DOSSIER

Vestas France, fabricant d’éoliennes, forme très tôt ses salariés à la prévention des risques professionnels. Voire avant même leur prise de poste, grâce à un partenariat avec des lycées.

À quels risques professionnels sont exposés les salariés de Vestas France ?
Nicolas Wolff, directeur général de Vestas France. Le secteur de l’éolien est relativement récent, mais les risques, assez nombreux, sont plutôt bien définis dans le lexique de la prévention des secteurs ou entreprises plus anciens : risques électriques bien sûr, mais aussi travail en hauteur, – les éoliennes les plus hautes pouvant culminer à près de 100 m de haut  –, risques mécaniques avec les axes cinématiques et les parties tournantes… Sans oublier les conditions météorologiques, le risque routier lors des déplacements ou missions, les activités physiques, etc.

Quelles mesures de prévention avez-vous développées ?
Marie Prunet, responsable hygiène, sécurité, environnement (HSE) de Vestas France. La sécurité est abordée à l’embauche de nos collaborateurs à travers une formation obligatoire de trois semaines dès l’arrivée, comprenant notamment la prévention des risques professionnels. Nos plans de formation continue comprennent des montées en compétences supplémentaires, dont la prévention : mises à niveau, recyclages, spécialisations selon les métiers (interventions sur pales et éléments mobiles)… Pour le travail en hauteur, nous disposons de trois formateurs en interne, certifiés selon les référentiels en vigueur. Les autres formations sont assurées par des organismes habilités. Elles comprennent notamment l’habilitation électrique, les formations spécifiques aux machines et équipements, la sécurité incendie, le sauvetage-secourisme du travail, les activités physiques, l’utilisation d’équipements sous pression… Sur les chantiers d’installation d’éoliennes, nous organisons des minutes sécurité hebdomadaires, ainsi que des réunions mensuelles plus formelles.

N. W. La sécurité est un aspect fondamental de nos métiers. Nous insistons tout particulièrement auprès de notre encadrement pour piloter et relayer en interne les messages de prévention auprès des salariés. Dans notre presse interne, nous publions régulièrement des rappels concernant la sécurité. Globalement, nous avons bien progressé depuis sept ans sur la prise en compte de la prévention. Nous disposons également d’un CHSCT très actif, qui collabore aussi à l’amélioration des conditions d’exercice : par exemple, un système d’évaluation des équipements, en particulier des équipements de protection individuelle, sous le pilotage de Mme Prunet, fonctionne depuis plusieurs années. Nous effectuons également, en liaison avec la Carsat Languedoc-Roussillon et le Centre interrégional de mesures physiques (CIMP) : mesures de niveaux sonores, poussières dans les nacelles.

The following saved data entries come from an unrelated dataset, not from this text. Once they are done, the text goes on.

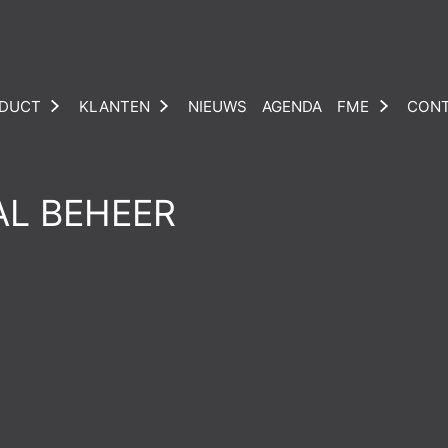
DUCT
KLANTEN
NIEUWS
AGENDA
FME
CON
L BEHEER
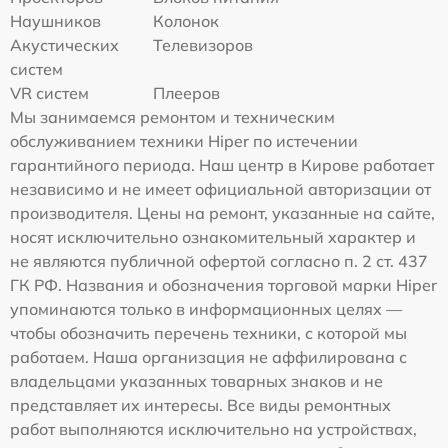
Наушников
Колонок
Акустических
Телевизоров
систем
VR систем
Плееров
Мы занимаемся ремонтом и техническим
обслуживанием техники Hiper по истечении
гарантийного периода. Наш центр в Кирове работает
независимо и не имеет официальной авторизации от
производителя. Цены на ремонт, указанные на сайте,
носят исключительно ознакомительный характер и
не являются публичной офертой согласно п. 2 ст. 437
ГК РФ. Названия и обозначения торговой марки Hiper
упоминаются только в информационных целях —
чтобы обозначить перечень техники, с которой мы
работаем. Наша организация не аффилирована с
владельцами указанных товарных знаков и не
представляет их интересы. Все виды ремонтных
работ выполняются исключительно на устройствах,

Enfin, les bonnes relations que nous entretenons avec un certain nombre de nos clients (développeurs et distributeurs d’énergie électrique : EDF, Engie, etc.) nous permettent d’organiser un réseau favorisant les échanges d’informations et de bonnes pratiques de prévention, voire de faire converger les points de vue.

Quelles autres actions menez-vous envers des publics plus larges ?

M. P. Nous avons engagé des partenariats avec plusieurs lycées techniques et IUT en France, qui préparent leurs élèves à des diplômes intéressant directement la filière (en particulier, la formation des techniciens de maintenance des parcs éoliens) : à Nîmes, Charleville-Mézières, ou au Mans… L’apprentissage fourni aux élèves comprend notamment les bases essentielles en santé et en sécurité au travail (BESST). De nombreux élèves sont embauchés à l’issue de leur formation. Les autres salariés bénéficient de nos cursus de formation continue, de mise à niveau et d’amélioration des connaissances ou des compétences.

VESTAS : FAITS ET CHIFFRES

@ Gael KerbaolFiliale du groupe Vestas Monde, leader sur la filière en France.
280 salariés à Montpellier et Paris, 180 personnes environ réparties en huit centres régionaux de maintenance sur le territoire.
2 257 MW installés pour 1 130 machines en opération. Vente d’énergie électrique aux distributeurs ou développeurs : EDF EN (énergies nouvelles), Engie, etc. Vente des machines et installations avec des contrats de maintenance « full-scope » (ensemble des prestations) sur 15 ans.